Passage for review:
◆ ◆ ◆ ◆ ◆ ◆ ◆

Sunday, May 23, 2010

Closing Time




When I began this site in 2004 I had no idea where it would go and how it would be received. I began out of a desire to create. I wanted to write on a regular basis and I wanted to justify my weekly compulsive visits to yard sales. A few months after I began this project simply as a creative writing exercise I began adding photographs. I then started getting feedback and some press for my efforts. Soon my work in this genre helped boost my career as a visual artist. Perhaps my highpoint came early with an exhibition at an established local gallery where I staged a yard sale as a conceptual interactive installation. I remarked after the opening of this well received event, by quoting a line from the film Ed Wood in reference to Plan Nine from Outer Space “This is the one they will remember me for”.
Five years and several other exhibitions later I continue my work. But as each year passed year I wondered where this would go and when it would end. Last year after watching “Julie and Julia” I pondered the turnabout of one woman’s life by starting a blog that led to some notoriety, a book deal, a feature film and finally a change in life as she went on to start a career as an author. I had hoped something like this might happen to me. My intentions was to get a publishing contract for my work. I was told by several literary agents last summer that this was not a good time for publisher and they did not know how to pitch a book on yard sales. I also looked at the success of other sites that have arisen in the past five years giving financial success to their creators. The site featuring the horrid pictures of ugly ill-dressed people at WalMart caught my attention. It appeared if I wanted financial success it I was doing the wrong thing. But I have had success in other ways. I didn’t make any real money from my efforts. I didn’t become famous but perhaps I did become noted. But most of all this may have saved me and kept me busy, it gave me something to focus upon and something creative to do. Each Saturday morning became an adventure not knowing what wonderful things I might document in the yards of clutter. It kept me writing and it kept me taking photographs. My continued efforts established me as an artist. It opened some doors and led my life into a better direction. But all things must end. I’ve known this for some time. My writing was getting stale I was doing fewer and fewer entries. The satisfaction level of what I was creating was declining. A good artist knows when to end a series. Maybe I’ve seen it all maybe there are no more stories for I have to tell. But the other factor is that after five years I want to move on. I do not want to be remembered as the old guy who takes pictures at yard sales. I want this to be a line of my obituary not the entirety of it.

◆ ◆ ◆ ◆ ◆ ◆ ◆

(Stored items)
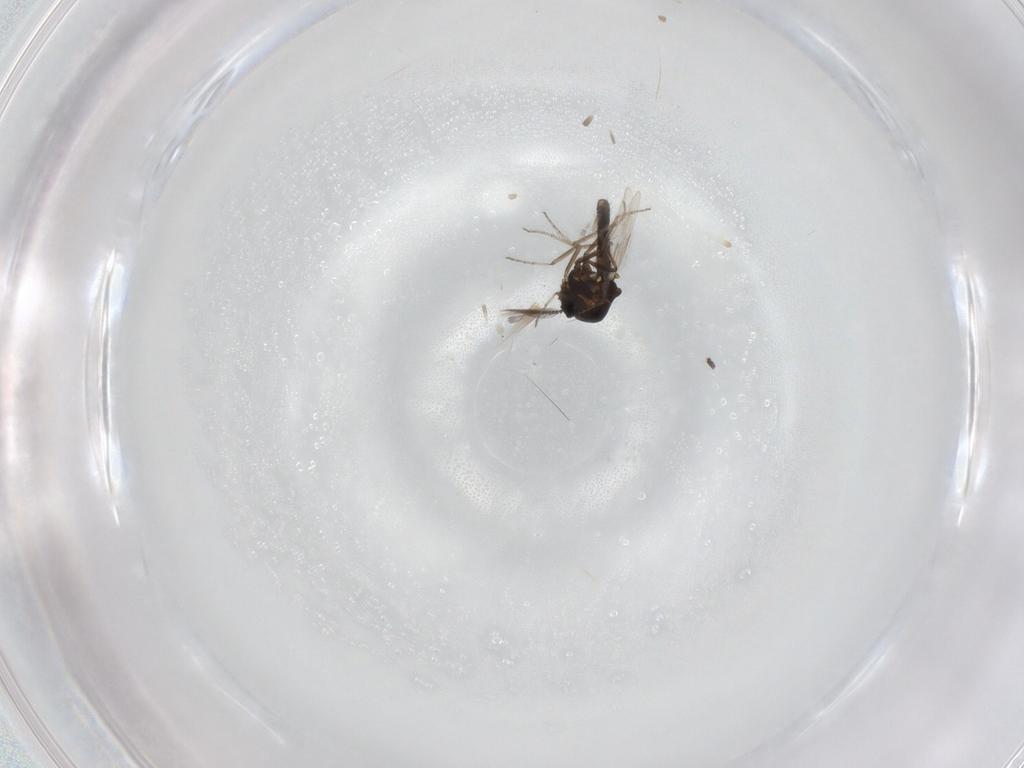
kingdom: Animalia
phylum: Arthropoda
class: Insecta
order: Diptera
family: Ceratopogonidae
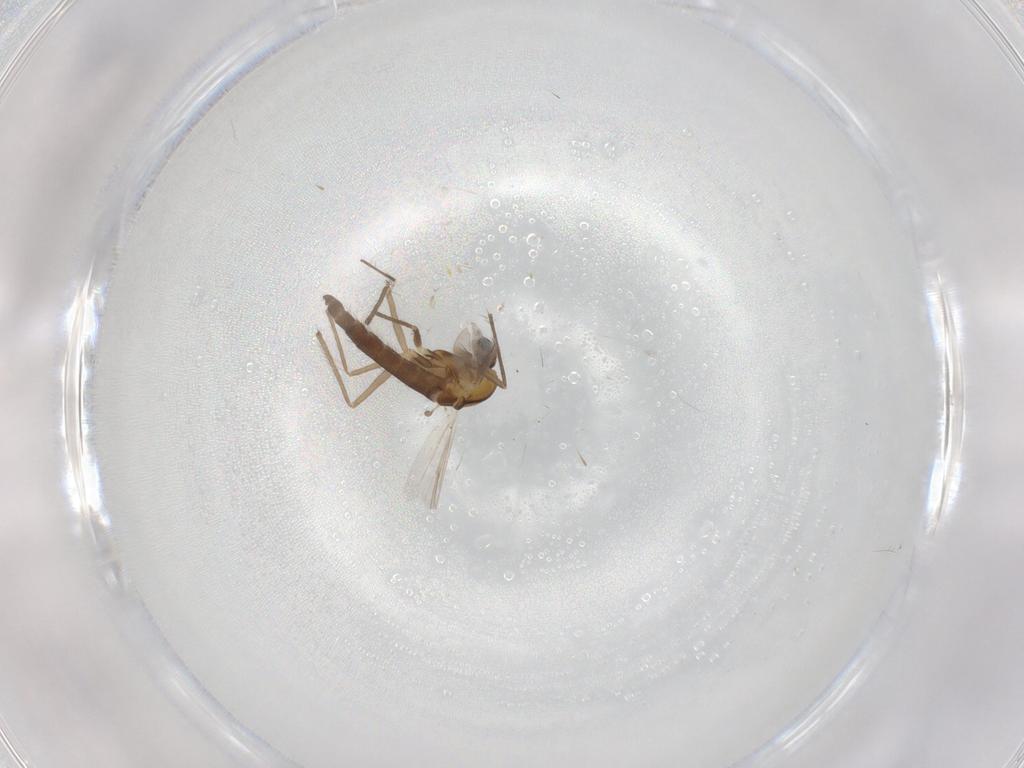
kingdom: Animalia
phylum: Arthropoda
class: Insecta
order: Diptera
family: Chironomidae
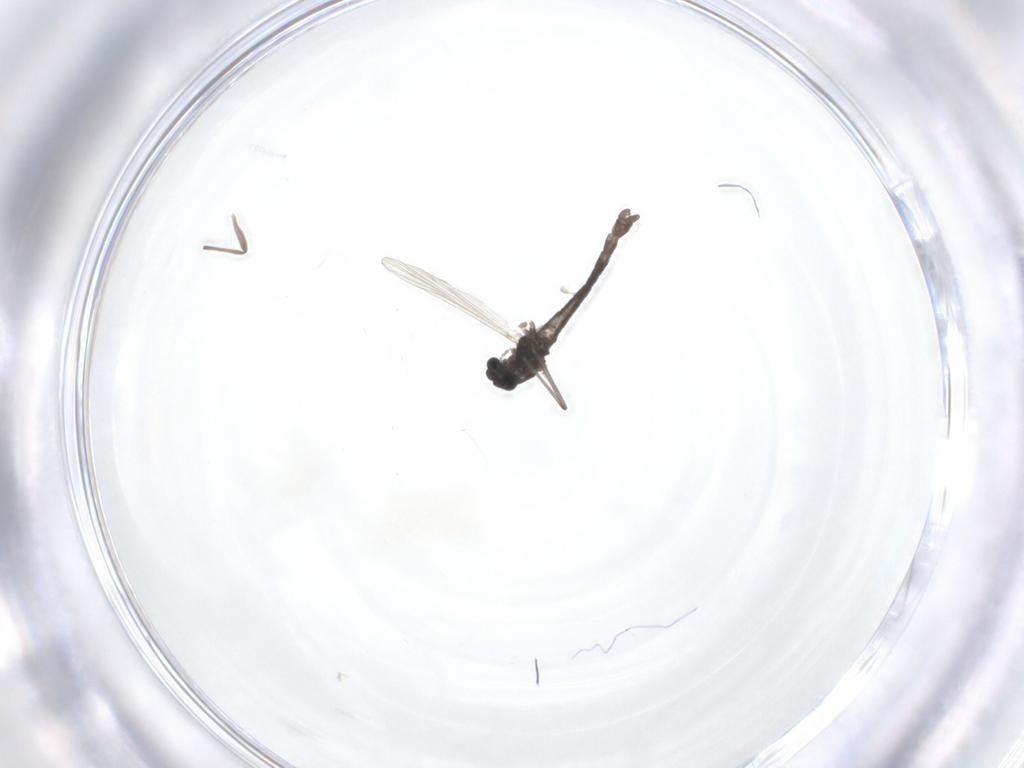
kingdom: Animalia
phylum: Arthropoda
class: Insecta
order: Diptera
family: Chironomidae
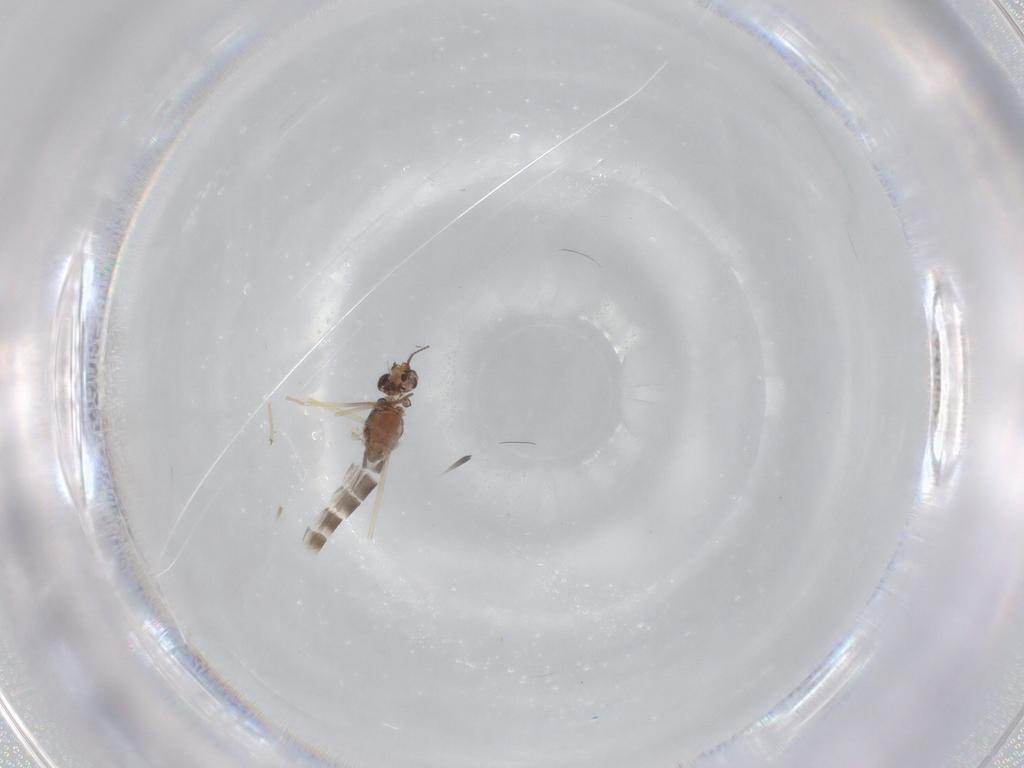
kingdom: Animalia
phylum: Arthropoda
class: Insecta
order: Diptera
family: Chironomidae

◆ ◆ ◆ ◆ ◆ ◆ ◆

Activity 1: List every film named in the yard sale blog post.
Activity 2: Write the next part of the yard sale blog post, starting after its final sentence.

Written reply 1:
Ed Wood
Plan Nine from Outer Space
Julie and Julia

Written reply 2:
Yesterday while at an estate sale near my home I wondered about the basement of and found a box that must have had three dozen or more pliers in it. I’ve often wondered how does this happen? Accumulation sneaks up on us as we proceed through life. We must remain aware and focused on change and be ready to leave things behind. I don’t want this site with its multitude of words and images to be like that box of pliers. I want to move on.

Will it all end? Not really, I plan to continue some other web presence in some form and on some topic I have not decided upon at this time. I have considered a site about yard sales where the readers furnish the most of photographs and the text. I will be continuing to have a presence on Facebook which seems to be the last refuge of a lazy creative types. There I may not have full freedom and control but will have access to a large following. Currently I have two groups open to all users “Yard Sale Addict” where I plan to continue posting a photo every week and “Sign of the Week” where I and anyone else who desires may posts images of interesting signs. You can also befriend me on Facebook and follow what ever I’m up to. You can also gift people with images on "Yard Sale Junk" made from my photographs.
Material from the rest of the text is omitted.